Intensive Experimente waren nötig, um das Sonnenlicht auf diese raffinierte Art zu bändigen, um es «kunstverträglich» zu machen und doch möglichst unverfälscht eindringen zu lassen. Die ursprüngliche Idee von V-förmigen, auf einer Holzkonstruktion befestigten Glaselementen erwies sich als ungeeignet: Das Glas des etwa 100 Quadratmeter grossen l:l-Modells, das als «Testgelände»

für Formen und Materialien erstellt worden war, entwickelte eine zu hohe Oberflächenspannung. Mit der neuen Konstruktion aus verschachtelten Glas- und Stahlelementen jedoch wurde das Dach um rund zwei Meter niedriger als ursprünglich geplant, was eine Abänderung der ersten Baupläne nötig machte, so dass sieben Monate nach Erhalt der Baubewilligung ein neues Gesuch gestellt werden musste.
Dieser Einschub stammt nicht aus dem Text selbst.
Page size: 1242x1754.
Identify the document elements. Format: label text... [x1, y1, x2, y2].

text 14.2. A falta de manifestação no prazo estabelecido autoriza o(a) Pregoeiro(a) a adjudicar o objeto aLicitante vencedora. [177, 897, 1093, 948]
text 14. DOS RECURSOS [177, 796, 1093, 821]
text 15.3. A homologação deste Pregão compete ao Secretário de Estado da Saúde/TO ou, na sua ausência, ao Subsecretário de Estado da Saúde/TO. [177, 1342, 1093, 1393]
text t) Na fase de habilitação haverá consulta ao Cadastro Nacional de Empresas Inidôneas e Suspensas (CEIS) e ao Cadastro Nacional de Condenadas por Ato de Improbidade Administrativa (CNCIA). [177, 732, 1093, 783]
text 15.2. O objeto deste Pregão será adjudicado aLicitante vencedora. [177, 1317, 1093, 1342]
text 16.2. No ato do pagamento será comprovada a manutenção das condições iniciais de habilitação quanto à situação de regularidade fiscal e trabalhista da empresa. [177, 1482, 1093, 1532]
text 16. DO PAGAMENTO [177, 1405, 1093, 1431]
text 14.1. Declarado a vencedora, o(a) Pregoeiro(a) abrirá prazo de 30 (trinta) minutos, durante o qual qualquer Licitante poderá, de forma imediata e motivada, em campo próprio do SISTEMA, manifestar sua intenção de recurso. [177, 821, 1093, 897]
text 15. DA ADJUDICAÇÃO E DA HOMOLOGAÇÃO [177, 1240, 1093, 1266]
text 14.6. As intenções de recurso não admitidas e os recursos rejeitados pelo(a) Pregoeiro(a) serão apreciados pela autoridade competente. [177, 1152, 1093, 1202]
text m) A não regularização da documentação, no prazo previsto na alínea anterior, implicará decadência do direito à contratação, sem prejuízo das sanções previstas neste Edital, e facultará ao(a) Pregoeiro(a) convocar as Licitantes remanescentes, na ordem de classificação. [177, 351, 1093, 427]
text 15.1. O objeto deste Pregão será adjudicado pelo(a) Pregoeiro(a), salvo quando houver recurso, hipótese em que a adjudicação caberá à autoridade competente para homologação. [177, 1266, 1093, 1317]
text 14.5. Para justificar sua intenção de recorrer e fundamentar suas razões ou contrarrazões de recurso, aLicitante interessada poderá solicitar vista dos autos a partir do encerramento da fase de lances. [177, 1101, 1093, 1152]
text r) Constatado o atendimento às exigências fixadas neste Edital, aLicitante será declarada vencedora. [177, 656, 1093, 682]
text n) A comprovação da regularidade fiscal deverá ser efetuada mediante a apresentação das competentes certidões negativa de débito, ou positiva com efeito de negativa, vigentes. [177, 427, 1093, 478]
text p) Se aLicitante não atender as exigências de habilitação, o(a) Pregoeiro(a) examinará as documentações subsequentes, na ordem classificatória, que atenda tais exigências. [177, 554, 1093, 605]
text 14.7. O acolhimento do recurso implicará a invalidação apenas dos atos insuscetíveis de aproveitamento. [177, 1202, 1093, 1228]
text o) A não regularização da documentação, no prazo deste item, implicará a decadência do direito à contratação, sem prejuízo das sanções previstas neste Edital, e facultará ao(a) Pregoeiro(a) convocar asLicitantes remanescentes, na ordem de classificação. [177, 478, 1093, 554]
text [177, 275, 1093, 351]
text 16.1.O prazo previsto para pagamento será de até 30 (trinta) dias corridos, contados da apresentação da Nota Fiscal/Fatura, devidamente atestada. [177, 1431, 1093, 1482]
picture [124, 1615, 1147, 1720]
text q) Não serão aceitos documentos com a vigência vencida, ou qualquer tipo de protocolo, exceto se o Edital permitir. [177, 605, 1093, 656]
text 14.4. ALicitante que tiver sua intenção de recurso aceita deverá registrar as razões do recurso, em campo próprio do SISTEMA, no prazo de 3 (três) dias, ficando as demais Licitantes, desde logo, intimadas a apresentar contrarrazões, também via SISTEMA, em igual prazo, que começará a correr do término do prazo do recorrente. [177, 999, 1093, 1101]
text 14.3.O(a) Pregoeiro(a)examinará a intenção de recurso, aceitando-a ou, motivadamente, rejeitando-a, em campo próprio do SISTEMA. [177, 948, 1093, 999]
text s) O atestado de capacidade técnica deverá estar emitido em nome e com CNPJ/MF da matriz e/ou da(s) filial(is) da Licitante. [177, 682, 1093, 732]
Geschadet hat diese Verzögerung dem Bau nicht - im Gegenteil, bot sich damit doch die Chance, Details zu bereinigen, den Baukörper noch präziser zu formen und einzupassen und die Ausstellungsräume schliesslich mit einem Belichtungssystem auszustatten, das sie einzigartig macht: Es schafft stille, konzentrierte Räume, die trotz ihrer inneren Geschlossenheit stets den Kontakt zur Aussenwelt wahren, es macht die klimatischen Veränderungen auch innen nachvollziehbar und präsentiert die Bilder in einem sich ständig wandelnden und immer wieder neuen Licht, und es macht den Bau dem Wunsch Pianos gemäss aussen wie innen zu einem «Ort des Zusammenwirkens mit der Natur».